- **Supplied passage**
*** Block opens ***

THE UNVEILING OF LHASA

CHAPTER I THE CAUSES OF THE EXPEDITION

The conduct of Great Britain in her relations with Tibet puts me in mind of the dilemma of a big boy at school who submits to the attacks of a precocious youngster rather than incur the imputation of 'bully.' At last the situation becomes intolerable, and the big boy, bully if you will, turns on the youth and administers the deserved thrashing. There is naturally a good deal of remonstrance from spectators who have not observed the byplay which led to the encounter. But sympathy must be sacrificed to the restitution of fitting and respectful relations.

*** Block closes ***

- **Records shown**
*** Block opens ***

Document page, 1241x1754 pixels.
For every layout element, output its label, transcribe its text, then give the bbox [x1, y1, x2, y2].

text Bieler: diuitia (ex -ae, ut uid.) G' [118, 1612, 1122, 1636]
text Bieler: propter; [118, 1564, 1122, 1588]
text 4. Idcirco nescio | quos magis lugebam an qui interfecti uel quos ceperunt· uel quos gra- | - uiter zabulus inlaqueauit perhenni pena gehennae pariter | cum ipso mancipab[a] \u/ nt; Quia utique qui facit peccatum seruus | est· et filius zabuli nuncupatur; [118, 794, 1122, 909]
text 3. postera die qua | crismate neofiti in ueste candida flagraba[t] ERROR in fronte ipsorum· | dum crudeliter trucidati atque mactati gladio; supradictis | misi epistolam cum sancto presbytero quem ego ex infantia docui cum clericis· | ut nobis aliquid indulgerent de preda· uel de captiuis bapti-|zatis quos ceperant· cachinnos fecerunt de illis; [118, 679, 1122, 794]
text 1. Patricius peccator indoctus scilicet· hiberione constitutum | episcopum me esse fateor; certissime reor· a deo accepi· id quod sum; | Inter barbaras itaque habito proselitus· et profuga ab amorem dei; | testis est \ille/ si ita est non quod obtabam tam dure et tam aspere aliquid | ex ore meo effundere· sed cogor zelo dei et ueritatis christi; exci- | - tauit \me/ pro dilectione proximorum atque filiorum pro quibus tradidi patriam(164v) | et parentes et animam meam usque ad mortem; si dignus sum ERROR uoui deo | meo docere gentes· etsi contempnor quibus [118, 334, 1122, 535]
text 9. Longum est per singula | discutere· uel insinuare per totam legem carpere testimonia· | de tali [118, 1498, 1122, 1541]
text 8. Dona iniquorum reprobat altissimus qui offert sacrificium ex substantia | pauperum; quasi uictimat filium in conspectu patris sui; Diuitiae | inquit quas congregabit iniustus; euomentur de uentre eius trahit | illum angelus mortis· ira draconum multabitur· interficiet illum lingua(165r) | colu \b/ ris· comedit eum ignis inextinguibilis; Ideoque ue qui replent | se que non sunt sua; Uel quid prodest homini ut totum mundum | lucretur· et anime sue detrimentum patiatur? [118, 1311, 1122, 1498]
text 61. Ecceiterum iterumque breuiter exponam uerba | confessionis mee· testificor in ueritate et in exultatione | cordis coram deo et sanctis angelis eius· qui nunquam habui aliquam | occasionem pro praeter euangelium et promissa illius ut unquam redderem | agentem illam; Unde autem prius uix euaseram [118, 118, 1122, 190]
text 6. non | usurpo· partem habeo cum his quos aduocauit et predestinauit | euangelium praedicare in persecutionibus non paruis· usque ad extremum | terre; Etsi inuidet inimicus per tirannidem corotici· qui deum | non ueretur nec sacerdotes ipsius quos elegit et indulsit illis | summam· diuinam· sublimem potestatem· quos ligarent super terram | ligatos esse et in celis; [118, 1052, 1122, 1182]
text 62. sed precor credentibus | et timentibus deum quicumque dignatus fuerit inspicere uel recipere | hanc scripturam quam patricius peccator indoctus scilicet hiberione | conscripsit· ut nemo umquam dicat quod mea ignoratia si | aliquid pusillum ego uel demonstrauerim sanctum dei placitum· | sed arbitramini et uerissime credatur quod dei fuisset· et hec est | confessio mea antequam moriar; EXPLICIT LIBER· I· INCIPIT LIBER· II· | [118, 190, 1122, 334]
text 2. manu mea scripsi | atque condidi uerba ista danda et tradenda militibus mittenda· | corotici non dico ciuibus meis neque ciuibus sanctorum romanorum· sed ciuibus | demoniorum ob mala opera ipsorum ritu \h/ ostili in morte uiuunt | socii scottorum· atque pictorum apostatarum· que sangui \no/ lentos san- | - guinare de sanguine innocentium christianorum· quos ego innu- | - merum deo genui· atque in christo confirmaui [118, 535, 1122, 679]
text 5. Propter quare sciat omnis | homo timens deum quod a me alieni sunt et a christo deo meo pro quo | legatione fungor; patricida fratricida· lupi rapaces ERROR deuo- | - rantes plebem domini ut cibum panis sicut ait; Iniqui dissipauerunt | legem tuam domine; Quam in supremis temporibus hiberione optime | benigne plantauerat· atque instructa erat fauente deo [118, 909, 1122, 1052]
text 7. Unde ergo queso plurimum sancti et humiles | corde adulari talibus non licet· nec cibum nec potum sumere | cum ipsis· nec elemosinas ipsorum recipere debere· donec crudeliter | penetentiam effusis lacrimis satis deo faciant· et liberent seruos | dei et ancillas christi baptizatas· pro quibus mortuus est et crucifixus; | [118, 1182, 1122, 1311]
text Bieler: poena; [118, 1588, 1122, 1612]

*** Block closes ***

- **Complete the following**
1. Write down the part of the Lhasa passage between "THE UNVEILING OF" and "and respectful relations.", inclusive.
2. Does the Lhasa passage agree with each of these statements? (a) The big boy finally turns on the youth and gives him a thrashing. (b) The spectators who object have watched the byplay that led to the encounter. (c) Sympathy is to be kept even at the cost of restoring fitting relations. Answer yes or no for each, and quote the words from the passage that decide it.

- **Numbered answers**
1.
THE UNVEILING OF LHASA

CHAPTER I THE CAUSES OF THE EXPEDITION

The conduct of Great Britain in her relations with Tibet puts me in mind of the dilemma of a big boy at school who submits to the attacks of a precocious youngster rather than incur the imputation of 'bully.' At last the situation becomes intolerable, and the big boy, bully if you will, turns on the youth and administers the deserved thrashing. There is naturally a good deal of remonstrance from spectators who have not observed the byplay which led to the encounter. But sympathy must be sacrificed to the restitution of fitting and respectful relations.

2.
(a) Yes: "the big boy, bully if you will, turns on the youth and administers the deserved thrashing."
(b) No: "spectators who have not observed the byplay which led to the encounter."
(c) No: "sympathy must be sacrificed to the restitution of fitting and respectful relations."